■ ARBEITSAUFTRAG 1 ■
Schreiben Sie aus dem Text über Frank Stronach die Stelle von „Frank Stronachs erste“ bis einschließlich „Berater im Hintergrund.“ wortgetreu ab.
■ ARBEITSAUFTRAG 2 ■
Führen Sie den Text über Frank Stronach im Anschluss an seinen letzten Satz weiter.

■ TEXT ■
++++

Wien. Es war ein ungewöhnlicher, man könnte auch sagen, bizarrer Auftritt: Frank Stronach saß Dienstagabend im Studio der „ZiB2“, und noch bevor die Moderatorin ihre erste Frage formulieren konnte, legte der Unternehmer, der mit der Politik kokettiert, auch schon los: Der vorhergehende Beitrag über ihn sei „enttäuschend“ gewesen. Er werde ständig falsch dargestellt und zitiert. Auch der ORF verhindere, dass die Menschen die Wahrheit über den „EMS“ („Steht für europäische Schuldenmacherei“) erfahren würden – gemeint war der Rettungsschirm ESM. Stronach ließ sich von der Moderatorin nicht irritieren („Sie wollen streiten mit mir?“) und monologisierte zweieinhalb Minuten lang. Dann sagte er: „So – und jetzt dürfen Sie Fragen stellen.“

Eine zentrale Frage blieb jedoch unbeantwortet: Jene, ob Frank Stronach nun eine eigene Partei gründet oder nicht. Dem Vernehmen nach scheitert das derzeit vor allem daran, dass er nicht genügend Personal, und zwar für alle Ebenen, findet. Als Spitzenkandidaten oder Parteichef hätte Stronach gern seinen früheren Mitstreiter Sigfried Wolf. Doch dieser ziert sich. Vertraute gehen nicht davon aus, dass sich der ehemalige Magna-CEO, der nun beim russischen Oligarchen Oleg Deripaska angeheuert hat, das antun wird. Siegfried Wolf selbst sagt, er würde Stronach mit „Rat und Tat“ zur Seite stehen, aber auf eine Kandidaturdiskussion lässt er sich nicht ein. Auch mit Magna-Manager Herbert Paierl werden Gespräche geführt.

 

Bucher wollte letztlich nicht

Frank Stronachs erste Wahl wäre BZÖ-Chef Josef Bucher gewesen. Doch Bucher wollte das BZÖ in diese Verbindung mitnehmen. Das wiederum wollte Stronach nicht bzw. nur dann, wenn er selbst alles bestimmen könne. Launisch und unberechenbar sei Stronach im Verlauf der Gespräche gewesen, ist aus dem BZÖ zu hören. Neben inhaltlichen Differenzen sei das Projekt vor allem an Stronachs Wunsch nach einem Durchgriffsrecht, das letztlich auf eine Alleinentscheidungsgewalt hinausgelaufen wäre, gescheitert. Verbindungsmann zum BZÖ war von Anfang an Peter Westenthaler, sein früherer Mitarbeiter bei Magna. Dieser wird sich jedoch auf keiner Liste wiederfinden. Er gilt aber als Berater im Hintergrund.

++++

■ DATENAUSZUG ■
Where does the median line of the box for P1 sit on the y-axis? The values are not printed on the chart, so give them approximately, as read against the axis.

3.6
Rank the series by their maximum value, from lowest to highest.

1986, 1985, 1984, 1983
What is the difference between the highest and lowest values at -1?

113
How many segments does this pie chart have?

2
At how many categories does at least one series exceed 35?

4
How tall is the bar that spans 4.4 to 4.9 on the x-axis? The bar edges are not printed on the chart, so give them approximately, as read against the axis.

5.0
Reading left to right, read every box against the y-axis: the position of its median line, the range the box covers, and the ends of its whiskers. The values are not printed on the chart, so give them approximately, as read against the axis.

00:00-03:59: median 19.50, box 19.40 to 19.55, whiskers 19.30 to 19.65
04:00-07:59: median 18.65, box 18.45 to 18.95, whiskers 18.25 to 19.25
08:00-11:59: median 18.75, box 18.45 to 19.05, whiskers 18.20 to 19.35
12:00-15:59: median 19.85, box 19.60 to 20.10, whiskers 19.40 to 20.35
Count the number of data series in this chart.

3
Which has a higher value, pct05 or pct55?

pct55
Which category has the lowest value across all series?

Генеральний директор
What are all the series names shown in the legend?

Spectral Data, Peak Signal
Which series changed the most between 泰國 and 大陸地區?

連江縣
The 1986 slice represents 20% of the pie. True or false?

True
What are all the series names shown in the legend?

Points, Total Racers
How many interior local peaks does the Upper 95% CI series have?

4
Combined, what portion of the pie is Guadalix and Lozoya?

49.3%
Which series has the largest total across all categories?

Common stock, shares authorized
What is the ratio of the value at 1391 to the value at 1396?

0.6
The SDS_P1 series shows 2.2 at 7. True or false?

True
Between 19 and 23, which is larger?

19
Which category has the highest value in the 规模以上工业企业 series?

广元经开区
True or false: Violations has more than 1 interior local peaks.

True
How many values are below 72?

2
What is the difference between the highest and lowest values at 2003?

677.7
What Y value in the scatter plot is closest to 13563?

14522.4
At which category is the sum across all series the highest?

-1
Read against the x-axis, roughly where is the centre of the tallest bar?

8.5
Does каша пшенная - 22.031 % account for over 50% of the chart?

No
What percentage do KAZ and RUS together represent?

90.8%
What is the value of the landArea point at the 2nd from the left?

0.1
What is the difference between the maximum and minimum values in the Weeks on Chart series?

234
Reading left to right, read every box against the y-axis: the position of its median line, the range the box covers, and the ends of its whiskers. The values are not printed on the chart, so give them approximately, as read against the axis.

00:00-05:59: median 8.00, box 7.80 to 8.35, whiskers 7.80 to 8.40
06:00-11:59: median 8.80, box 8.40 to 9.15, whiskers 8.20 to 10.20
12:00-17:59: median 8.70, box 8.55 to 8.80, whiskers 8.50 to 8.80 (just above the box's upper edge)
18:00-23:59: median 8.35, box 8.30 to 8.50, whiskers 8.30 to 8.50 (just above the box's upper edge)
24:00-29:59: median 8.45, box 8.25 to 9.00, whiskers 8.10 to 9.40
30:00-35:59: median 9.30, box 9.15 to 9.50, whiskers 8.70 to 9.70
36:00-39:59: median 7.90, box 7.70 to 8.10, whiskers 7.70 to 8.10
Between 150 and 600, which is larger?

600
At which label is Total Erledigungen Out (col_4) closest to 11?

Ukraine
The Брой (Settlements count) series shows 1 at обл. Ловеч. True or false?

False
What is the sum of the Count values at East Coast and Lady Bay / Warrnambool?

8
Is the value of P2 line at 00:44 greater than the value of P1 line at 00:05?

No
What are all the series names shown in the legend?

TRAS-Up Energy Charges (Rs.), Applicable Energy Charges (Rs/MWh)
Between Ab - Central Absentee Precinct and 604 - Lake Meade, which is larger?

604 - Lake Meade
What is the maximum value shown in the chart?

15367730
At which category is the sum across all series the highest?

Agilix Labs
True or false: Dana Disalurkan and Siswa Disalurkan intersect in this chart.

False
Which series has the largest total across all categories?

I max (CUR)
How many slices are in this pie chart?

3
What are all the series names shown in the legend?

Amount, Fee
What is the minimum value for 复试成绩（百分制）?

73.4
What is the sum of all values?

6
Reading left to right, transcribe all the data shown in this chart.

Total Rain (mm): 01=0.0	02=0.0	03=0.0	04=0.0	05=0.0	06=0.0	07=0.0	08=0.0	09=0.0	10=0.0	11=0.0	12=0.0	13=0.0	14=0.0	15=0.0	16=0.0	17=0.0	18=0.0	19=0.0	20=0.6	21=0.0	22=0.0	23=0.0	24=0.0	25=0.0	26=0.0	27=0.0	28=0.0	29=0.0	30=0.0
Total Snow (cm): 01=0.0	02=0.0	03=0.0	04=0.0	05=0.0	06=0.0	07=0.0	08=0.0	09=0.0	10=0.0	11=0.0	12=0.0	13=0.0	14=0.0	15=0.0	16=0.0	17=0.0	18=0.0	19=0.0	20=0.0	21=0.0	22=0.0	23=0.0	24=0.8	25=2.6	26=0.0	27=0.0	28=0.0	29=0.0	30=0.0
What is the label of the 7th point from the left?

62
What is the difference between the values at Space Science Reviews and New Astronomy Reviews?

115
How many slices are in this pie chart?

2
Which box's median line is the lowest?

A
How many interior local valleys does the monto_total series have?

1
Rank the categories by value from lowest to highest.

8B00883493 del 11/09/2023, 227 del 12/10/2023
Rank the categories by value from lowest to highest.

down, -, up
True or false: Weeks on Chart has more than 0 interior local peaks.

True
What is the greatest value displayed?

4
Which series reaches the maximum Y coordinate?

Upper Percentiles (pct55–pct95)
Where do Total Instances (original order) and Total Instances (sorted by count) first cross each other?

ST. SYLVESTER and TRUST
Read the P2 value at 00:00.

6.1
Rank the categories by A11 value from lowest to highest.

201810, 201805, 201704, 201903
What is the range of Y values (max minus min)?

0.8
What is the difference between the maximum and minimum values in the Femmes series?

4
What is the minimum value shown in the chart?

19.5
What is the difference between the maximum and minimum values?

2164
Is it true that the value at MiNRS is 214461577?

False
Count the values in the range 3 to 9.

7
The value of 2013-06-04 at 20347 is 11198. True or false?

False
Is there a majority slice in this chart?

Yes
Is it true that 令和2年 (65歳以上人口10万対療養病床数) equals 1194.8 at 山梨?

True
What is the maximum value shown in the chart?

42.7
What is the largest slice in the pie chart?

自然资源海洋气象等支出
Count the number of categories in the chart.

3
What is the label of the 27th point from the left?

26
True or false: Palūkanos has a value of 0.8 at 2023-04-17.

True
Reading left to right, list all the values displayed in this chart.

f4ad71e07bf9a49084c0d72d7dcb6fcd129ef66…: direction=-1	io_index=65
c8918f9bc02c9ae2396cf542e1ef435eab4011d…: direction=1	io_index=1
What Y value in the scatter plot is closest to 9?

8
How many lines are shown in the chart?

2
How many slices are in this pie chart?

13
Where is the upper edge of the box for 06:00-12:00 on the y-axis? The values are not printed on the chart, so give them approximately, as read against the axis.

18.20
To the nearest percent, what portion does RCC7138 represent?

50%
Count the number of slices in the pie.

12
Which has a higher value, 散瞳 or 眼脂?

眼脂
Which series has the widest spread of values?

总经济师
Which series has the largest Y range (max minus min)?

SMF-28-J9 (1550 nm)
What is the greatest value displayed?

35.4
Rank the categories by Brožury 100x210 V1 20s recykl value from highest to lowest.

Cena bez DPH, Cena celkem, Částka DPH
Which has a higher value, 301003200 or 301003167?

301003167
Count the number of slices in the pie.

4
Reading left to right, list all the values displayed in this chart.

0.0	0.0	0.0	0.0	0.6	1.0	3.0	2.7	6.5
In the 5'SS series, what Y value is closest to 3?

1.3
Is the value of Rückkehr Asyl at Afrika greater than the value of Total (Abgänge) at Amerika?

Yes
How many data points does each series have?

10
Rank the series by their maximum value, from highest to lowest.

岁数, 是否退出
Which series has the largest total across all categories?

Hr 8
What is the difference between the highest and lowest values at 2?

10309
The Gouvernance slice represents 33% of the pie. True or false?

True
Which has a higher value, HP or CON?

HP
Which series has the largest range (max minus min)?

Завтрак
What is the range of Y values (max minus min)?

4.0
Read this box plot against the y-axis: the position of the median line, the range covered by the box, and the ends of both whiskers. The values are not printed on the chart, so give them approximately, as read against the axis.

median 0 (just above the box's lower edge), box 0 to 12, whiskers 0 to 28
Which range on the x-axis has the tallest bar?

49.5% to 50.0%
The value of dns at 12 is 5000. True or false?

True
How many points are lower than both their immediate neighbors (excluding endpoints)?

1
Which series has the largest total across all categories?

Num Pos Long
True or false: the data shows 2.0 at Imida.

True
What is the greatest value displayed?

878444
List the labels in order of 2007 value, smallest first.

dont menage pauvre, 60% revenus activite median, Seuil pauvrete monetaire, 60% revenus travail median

++++

■ SCHRIFTLICHE ANTWORT 1 ■
Frank Stronachs erste Wahl wäre BZÖ-Chef Josef Bucher gewesen. Doch Bucher wollte das BZÖ in diese Verbindung mitnehmen. Das wiederum wollte Stronach nicht bzw. nur dann, wenn er selbst alles bestimmen könne. Launisch und unberechenbar sei Stronach im Verlauf der Gespräche gewesen, ist aus dem BZÖ zu hören. Neben inhaltlichen Differenzen sei das Projekt vor allem an Stronachs Wunsch nach einem Durchgriffsrecht, das letztlich auf eine Alleinentscheidungsgewalt hinausgelaufen wäre, gescheitert. Verbindungsmann zum BZÖ war von Anfang an Peter Westenthaler, sein früherer Mitarbeiter bei Magna. Dieser wird sich jedoch auf keiner Liste wiederfinden. Er gilt aber als Berater im Hintergrund.

■ SCHRIFTLICHE ANTWORT 2 ■
Für das BZÖ und auch die FPÖ wäre eine Stronach-Partei, wenn sie denn kommen würde, eine unangenehme Konkurrenz. Denn der Milliardär macht wie diese beiden Parteien gegen den ESM mobil. Und Stronach möchte auch wieder zum Schilling zurückkehren. Weitere EU-Kritik war von ihm sonst bisher aber nicht zu vernehmen.

Dem Austrokanadier schwebt eine Art diffuses Programm aus Wirtschaftsliberalismus mit sozialer Verantwortung vor: Schulden sollen abgebaut, die Flat Tax eingeführt werden und die Arbeitnehmer ihren gerechten Anteil am Erwirtschafteten bekommen – was immer das konkret heißen mag.

 

Inserate und „Krone“-Kolumne

Bis Herbst, sagt Stronach, will er sich entschieden haben, ob er nun eine eigene Partei gründet. Bisher hat er sich mit dem Schalten von Inseraten und einer wöchentlichen Kolumne in der „Kronen Zeitung“ begnügt, um seine politischen Gedanken unters Volk zu bringen.